## BEGIN Provided entries

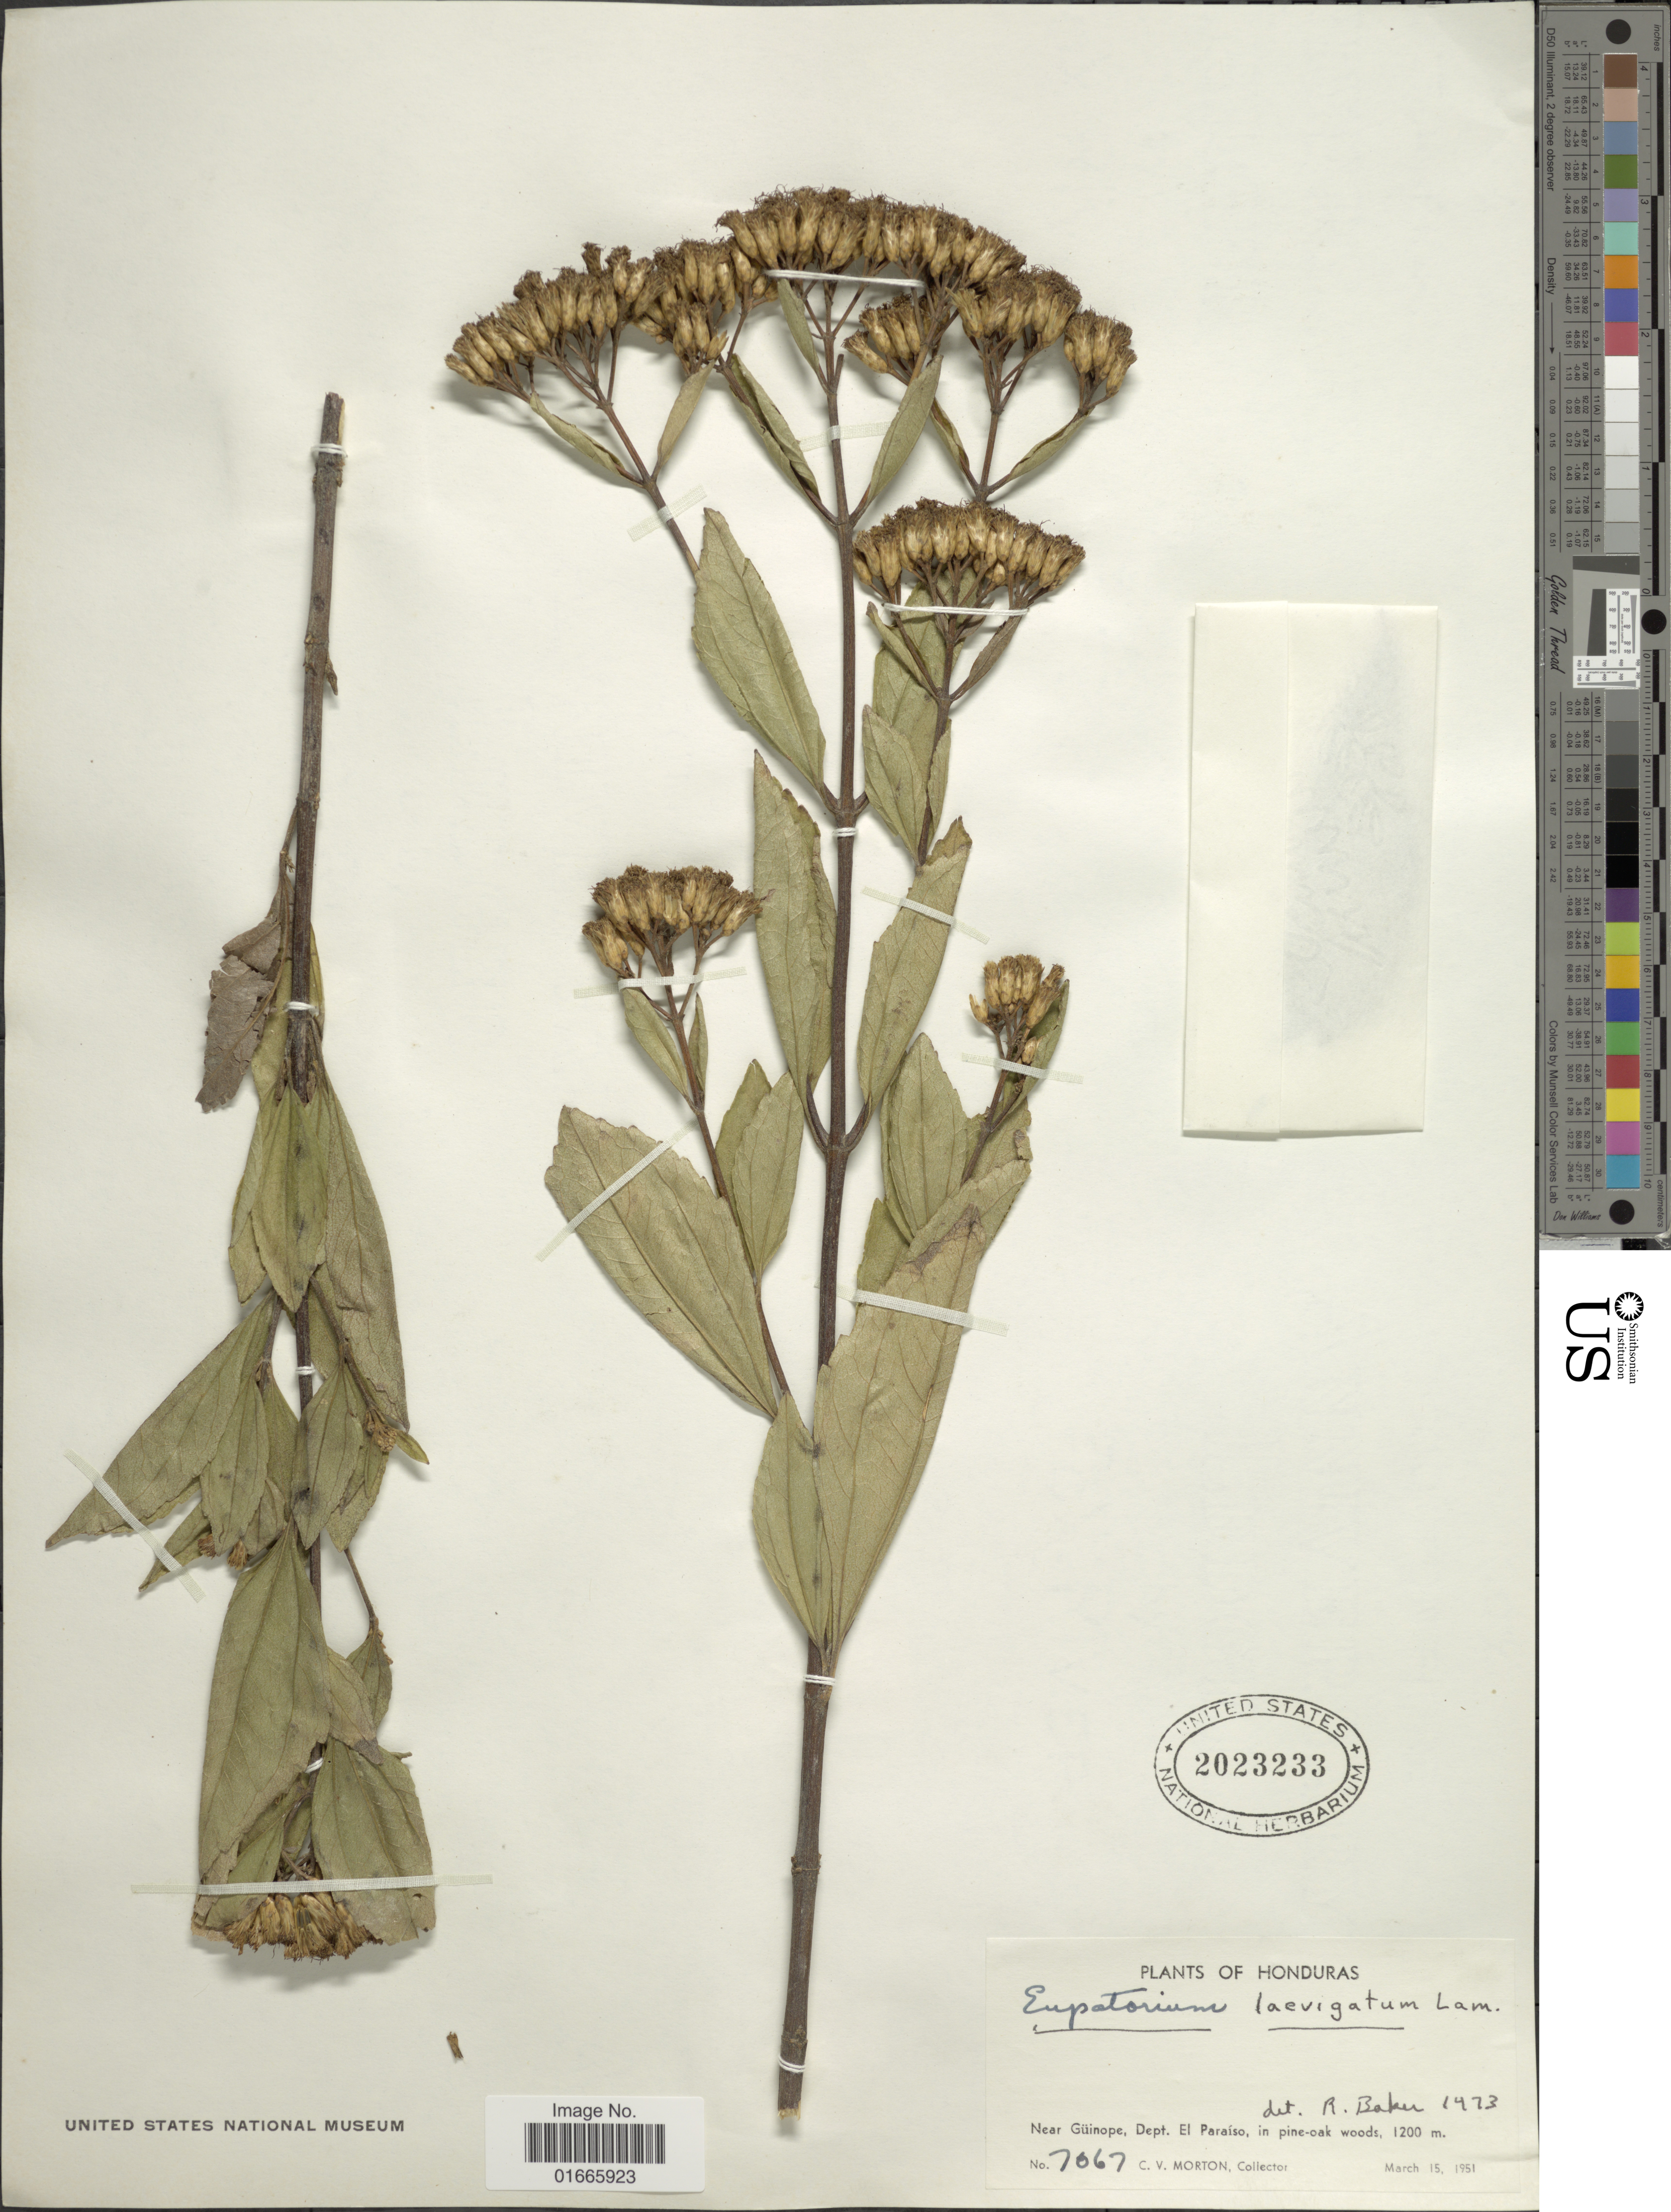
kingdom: Plantae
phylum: Tracheophyta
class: Magnoliopsida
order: Asterales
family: Asteraceae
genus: Chromolaena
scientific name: Chromolaena laevigata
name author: (Lam.) R.M. King & H. Rob.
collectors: C. V. Morton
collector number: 7067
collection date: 1951-03-15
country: Honduras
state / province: El Paraíso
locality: Near Guinope, Dept. El Paraiso, in pine-oak woods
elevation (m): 1200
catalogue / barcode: US 2023233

## END Provided entries

- **The problem**:
Write out the lines again with "locality" swapped for "site" and nothing else changed, leaving the pictures out.

- **Response to the exercise**:
kingdom: Plantae
phylum: Tracheophyta
class: Magnoliopsida
order: Asterales
family: Asteraceae
genus: Chromolaena
scientific name: Chromolaena laevigata
name author: (Lam.) R.M. King & H. Rob.
collectors: C. V. Morton
collector number: 7067
collection date: 1951-03-15
country: Honduras
state / province: El Paraíso
site: Near Guinope, Dept. El Paraiso, in pine-oak woods
elevation (m): 1200
catalogue / barcode: US 2023233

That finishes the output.